Be a member of the local Administrators group.

Create a virtual machine from a source computer

NOTE: This includes access to the source computer, Forest Recovery Agent installation, and virtualization agent installation.

Be a member of the local Administrators group.

Create a virtual test environment using Microsoft SCVMM
  • Have the Delegated Administrator role on the Microsoft SCVMM server. Be a member of the local Administrators group on the target Hyper-V® host.

  • To create a generation 2 virtual machine using SCVMM, Active Directory Virtual Lab console needs access to the share with VHDX/RAW files on the Hyper-V® host.

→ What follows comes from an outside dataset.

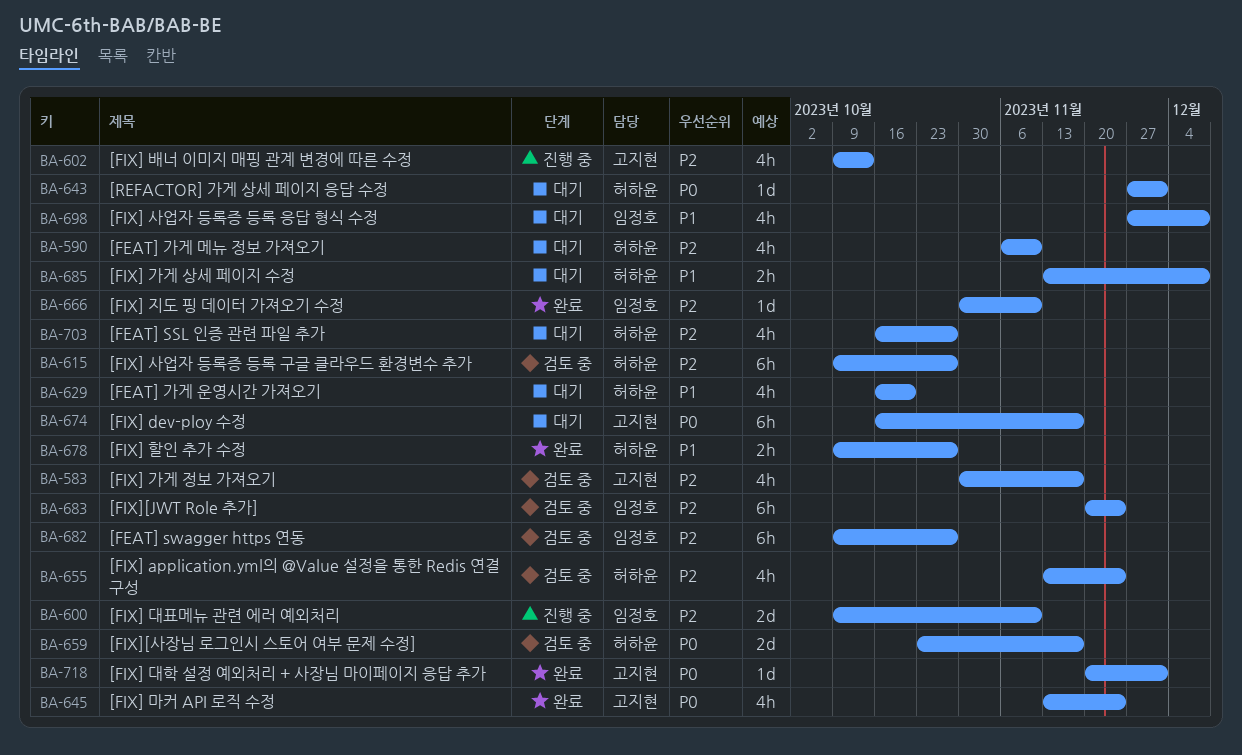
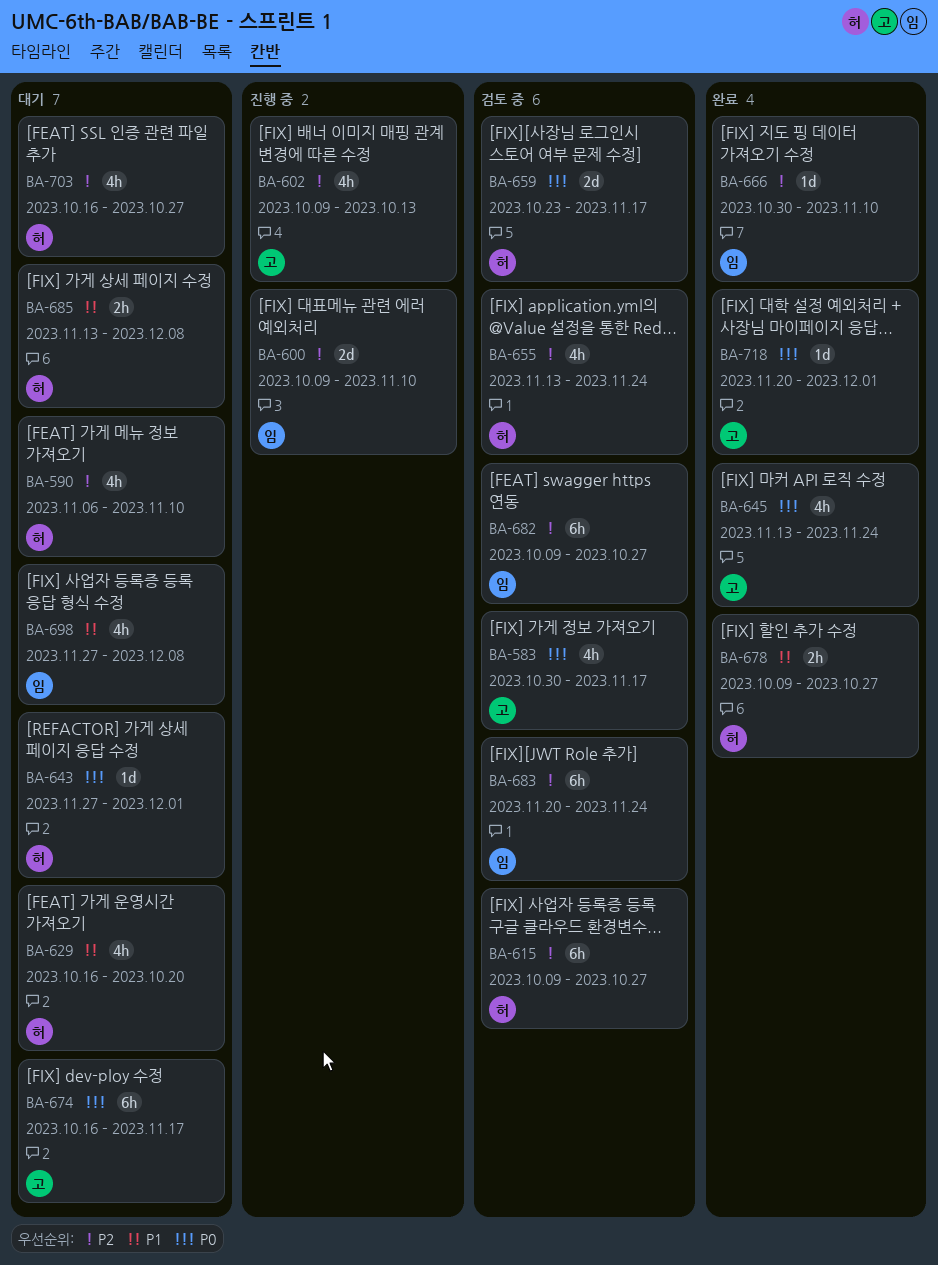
BA-583, priority: P2 -> P0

Create a virtual test environment using VMware vCenter/ESX

VMware vCenter® / VMware ESX® server:

  • Datastore

    • Allocate Space

    • Browse Datastore

  • Network

    • Assign Network
  • Resource

    • Assign Virtual Machine To Resource Pool
  • Profile-driven storage

    • Profile-driven storage view

This permission must be assigned to the vCenter Server root level.

  • Virtual Machine

    • Configuration

    • Guest Operations

    • Interaction

      • Configure CD Media

      • Device Connection

      • Power Off

      • Power On

      • VMware Tools Install

  • Inventory

  • Provisioning

    • Allow Disk Access

    • Allow Read-Only Disk Access

    • Customize

    • Modify Customization Specifications

    • Read Customization Specifications

  • Sessions

    • Validate session

To install Converter Standalone agent, use built-in Administrator account to connect to the source machine or disable User Access Control (UAC) on the source machine.